## Your instructions
Return the text of the records verbatim, from the first line through the line containing "Fossilfrihet", inclusive.

## Records for processing
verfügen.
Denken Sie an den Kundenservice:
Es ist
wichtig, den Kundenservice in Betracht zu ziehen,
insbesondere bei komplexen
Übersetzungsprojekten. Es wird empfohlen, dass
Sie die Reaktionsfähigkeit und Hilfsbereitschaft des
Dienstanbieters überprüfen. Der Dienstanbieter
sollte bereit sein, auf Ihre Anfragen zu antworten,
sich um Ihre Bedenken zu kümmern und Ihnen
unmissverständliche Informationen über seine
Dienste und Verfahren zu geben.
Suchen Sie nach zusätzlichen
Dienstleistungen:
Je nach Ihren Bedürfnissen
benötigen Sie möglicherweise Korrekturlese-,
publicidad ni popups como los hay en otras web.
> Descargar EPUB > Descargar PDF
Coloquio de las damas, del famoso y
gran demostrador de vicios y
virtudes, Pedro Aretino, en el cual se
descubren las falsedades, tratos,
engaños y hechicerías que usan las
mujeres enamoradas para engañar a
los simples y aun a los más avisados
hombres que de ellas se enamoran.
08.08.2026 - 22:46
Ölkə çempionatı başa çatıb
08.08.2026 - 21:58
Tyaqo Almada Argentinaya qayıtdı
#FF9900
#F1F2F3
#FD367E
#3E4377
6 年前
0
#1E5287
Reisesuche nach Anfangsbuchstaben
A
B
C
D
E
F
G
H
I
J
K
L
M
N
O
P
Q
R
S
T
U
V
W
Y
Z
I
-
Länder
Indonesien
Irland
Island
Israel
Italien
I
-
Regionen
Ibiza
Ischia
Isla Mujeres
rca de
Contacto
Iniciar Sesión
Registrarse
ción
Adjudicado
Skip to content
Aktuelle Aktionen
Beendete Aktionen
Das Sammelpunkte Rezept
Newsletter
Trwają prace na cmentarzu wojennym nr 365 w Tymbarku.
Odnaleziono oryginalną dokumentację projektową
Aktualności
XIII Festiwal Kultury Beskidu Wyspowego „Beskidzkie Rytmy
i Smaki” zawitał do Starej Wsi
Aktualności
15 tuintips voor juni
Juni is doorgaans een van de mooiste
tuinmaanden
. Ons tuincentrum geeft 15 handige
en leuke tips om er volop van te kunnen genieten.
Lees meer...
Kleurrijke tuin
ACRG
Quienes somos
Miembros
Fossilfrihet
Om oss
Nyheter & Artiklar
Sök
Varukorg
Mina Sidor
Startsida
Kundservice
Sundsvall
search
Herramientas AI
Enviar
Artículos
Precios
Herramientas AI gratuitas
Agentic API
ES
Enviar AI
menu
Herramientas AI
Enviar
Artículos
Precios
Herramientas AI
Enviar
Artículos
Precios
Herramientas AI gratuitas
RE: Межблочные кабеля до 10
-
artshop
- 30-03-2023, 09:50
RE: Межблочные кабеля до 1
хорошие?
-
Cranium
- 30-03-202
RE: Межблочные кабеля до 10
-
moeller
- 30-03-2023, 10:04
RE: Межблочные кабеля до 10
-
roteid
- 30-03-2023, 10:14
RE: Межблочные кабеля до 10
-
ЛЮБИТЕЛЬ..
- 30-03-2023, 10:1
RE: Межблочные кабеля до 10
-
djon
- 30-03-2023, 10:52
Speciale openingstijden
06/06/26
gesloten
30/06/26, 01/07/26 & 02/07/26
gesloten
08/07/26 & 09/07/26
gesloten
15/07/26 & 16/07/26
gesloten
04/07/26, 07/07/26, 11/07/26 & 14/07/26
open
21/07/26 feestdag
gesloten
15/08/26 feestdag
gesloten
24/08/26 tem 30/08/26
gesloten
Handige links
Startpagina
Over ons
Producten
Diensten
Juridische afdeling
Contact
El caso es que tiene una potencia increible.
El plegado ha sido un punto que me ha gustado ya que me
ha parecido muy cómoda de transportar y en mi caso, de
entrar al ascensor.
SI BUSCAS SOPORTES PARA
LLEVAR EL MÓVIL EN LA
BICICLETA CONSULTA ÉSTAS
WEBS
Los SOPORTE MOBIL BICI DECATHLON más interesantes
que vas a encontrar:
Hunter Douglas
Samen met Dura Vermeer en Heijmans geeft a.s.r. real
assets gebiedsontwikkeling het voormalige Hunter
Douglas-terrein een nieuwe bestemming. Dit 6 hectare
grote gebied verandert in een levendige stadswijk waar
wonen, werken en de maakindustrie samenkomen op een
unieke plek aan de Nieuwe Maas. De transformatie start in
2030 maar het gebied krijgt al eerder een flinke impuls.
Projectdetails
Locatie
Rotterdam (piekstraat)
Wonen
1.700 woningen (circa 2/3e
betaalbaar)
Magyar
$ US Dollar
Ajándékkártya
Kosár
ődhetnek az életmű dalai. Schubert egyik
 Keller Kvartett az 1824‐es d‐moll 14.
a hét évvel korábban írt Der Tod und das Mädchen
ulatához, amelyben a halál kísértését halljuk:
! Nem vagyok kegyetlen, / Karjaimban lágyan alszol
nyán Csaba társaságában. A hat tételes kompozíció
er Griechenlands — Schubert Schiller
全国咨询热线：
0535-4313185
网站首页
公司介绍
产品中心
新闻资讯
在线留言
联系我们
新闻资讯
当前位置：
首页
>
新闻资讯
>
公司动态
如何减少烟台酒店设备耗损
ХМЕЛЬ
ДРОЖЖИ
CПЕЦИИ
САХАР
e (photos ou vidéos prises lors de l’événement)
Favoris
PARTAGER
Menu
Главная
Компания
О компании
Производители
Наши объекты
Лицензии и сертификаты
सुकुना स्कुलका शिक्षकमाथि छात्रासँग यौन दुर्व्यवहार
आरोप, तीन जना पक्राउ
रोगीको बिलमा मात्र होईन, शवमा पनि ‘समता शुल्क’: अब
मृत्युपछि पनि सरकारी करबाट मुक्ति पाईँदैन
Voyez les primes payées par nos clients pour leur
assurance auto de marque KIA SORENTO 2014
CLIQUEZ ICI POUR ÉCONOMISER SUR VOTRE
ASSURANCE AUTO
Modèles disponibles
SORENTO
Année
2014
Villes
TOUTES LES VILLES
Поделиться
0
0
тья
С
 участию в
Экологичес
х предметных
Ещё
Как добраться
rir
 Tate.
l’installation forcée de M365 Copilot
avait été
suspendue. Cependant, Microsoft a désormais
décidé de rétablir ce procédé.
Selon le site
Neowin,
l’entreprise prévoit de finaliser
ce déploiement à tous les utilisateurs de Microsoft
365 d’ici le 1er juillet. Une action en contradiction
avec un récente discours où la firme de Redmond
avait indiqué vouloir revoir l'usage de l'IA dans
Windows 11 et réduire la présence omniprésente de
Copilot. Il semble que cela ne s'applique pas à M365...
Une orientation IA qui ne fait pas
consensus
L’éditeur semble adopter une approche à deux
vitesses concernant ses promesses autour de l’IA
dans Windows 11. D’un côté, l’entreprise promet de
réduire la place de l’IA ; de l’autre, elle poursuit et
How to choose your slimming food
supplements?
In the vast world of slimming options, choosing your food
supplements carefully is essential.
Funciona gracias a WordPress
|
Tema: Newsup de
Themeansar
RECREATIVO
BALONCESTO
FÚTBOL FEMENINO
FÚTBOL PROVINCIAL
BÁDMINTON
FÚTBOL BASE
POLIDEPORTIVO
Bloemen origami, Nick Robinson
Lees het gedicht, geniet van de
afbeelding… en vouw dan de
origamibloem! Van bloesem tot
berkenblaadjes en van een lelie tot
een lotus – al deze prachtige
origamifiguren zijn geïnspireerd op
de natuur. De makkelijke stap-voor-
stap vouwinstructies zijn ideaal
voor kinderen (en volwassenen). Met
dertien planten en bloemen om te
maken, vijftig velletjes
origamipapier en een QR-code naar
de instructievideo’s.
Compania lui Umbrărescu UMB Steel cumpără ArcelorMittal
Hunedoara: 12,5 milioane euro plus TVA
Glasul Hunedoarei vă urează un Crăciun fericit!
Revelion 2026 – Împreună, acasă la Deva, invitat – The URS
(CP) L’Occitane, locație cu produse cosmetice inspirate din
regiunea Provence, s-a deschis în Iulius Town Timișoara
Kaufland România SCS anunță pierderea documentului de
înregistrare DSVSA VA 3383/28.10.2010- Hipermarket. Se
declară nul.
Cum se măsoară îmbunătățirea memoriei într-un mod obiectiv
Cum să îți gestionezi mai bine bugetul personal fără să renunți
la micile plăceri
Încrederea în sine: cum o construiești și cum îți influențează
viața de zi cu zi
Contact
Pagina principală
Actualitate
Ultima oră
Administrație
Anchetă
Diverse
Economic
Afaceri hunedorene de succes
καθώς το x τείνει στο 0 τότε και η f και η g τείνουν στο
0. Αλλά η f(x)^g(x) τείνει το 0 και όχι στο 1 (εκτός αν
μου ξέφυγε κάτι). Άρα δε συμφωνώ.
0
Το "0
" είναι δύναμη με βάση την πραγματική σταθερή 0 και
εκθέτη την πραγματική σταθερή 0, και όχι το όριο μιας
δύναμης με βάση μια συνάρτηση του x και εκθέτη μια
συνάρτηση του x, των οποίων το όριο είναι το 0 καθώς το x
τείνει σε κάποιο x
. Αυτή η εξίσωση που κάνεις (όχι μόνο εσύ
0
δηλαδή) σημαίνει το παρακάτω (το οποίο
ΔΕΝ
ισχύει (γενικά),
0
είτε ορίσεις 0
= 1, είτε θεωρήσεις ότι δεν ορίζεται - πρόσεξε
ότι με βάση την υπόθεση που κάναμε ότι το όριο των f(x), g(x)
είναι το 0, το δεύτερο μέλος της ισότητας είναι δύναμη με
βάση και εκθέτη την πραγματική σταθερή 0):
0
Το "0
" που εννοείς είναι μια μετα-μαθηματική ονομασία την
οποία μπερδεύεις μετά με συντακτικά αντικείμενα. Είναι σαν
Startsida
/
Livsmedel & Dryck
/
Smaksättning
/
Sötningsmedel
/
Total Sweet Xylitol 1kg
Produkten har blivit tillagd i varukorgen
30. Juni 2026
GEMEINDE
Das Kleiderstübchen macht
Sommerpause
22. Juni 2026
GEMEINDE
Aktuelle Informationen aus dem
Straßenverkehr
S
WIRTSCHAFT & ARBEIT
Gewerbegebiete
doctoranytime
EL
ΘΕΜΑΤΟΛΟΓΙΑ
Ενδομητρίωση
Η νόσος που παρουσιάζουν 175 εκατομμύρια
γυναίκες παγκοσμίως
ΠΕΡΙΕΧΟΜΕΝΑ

## Reply
verfügen.
Denken Sie an den Kundenservice:
Es ist
wichtig, den Kundenservice in Betracht zu ziehen,
insbesondere bei komplexen
Übersetzungsprojekten. Es wird empfohlen, dass
Sie die Reaktionsfähigkeit und Hilfsbereitschaft des
Dienstanbieters überprüfen. Der Dienstanbieter
sollte bereit sein, auf Ihre Anfragen zu antworten,
sich um Ihre Bedenken zu kümmern und Ihnen
unmissverständliche Informationen über seine
Dienste und Verfahren zu geben.
Suchen Sie nach zusätzlichen
Dienstleistungen:
Je nach Ihren Bedürfnissen
benötigen Sie möglicherweise Korrekturlese-,
publicidad ni popups como los hay en otras web.
> Descargar EPUB > Descargar PDF
Coloquio de las damas, del famoso y
gran demostrador de vicios y
virtudes, Pedro Aretino, en el cual se
descubren las falsedades, tratos,
engaños y hechicerías que usan las
mujeres enamoradas para engañar a
los simples y aun a los más avisados
hombres que de ellas se enamoran.
08.08.2026 - 22:46
Ölkə çempionatı başa çatıb
08.08.2026 - 21:58
Tyaqo Almada Argentinaya qayıtdı
#FF9900
#F1F2F3
#FD367E
#3E4377
6 年前
0
#1E5287
Reisesuche nach Anfangsbuchstaben
A
B
C
D
E
F
G
H
I
J
K
L
M
N
O
P
Q
R
S
T
U
V
W
Y
Z
I
-
Länder
Indonesien
Irland
Island
Israel
Italien
I
-
Regionen
Ibiza
Ischia
Isla Mujeres
rca de
Contacto
Iniciar Sesión
Registrarse
ción
Adjudicado
Skip to content
Aktuelle Aktionen
Beendete Aktionen
Das Sammelpunkte Rezept
Newsletter
Trwają prace na cmentarzu wojennym nr 365 w Tymbarku.
Odnaleziono oryginalną dokumentację projektową
Aktualności
XIII Festiwal Kultury Beskidu Wyspowego „Beskidzkie Rytmy
i Smaki” zawitał do Starej Wsi
Aktualności
15 tuintips voor juni
Juni is doorgaans een van de mooiste
tuinmaanden
. Ons tuincentrum geeft 15 handige
en leuke tips om er volop van te kunnen genieten.
Lees meer...
Kleurrijke tuin
ACRG
Quienes somos
Miembros
Fossilfrihet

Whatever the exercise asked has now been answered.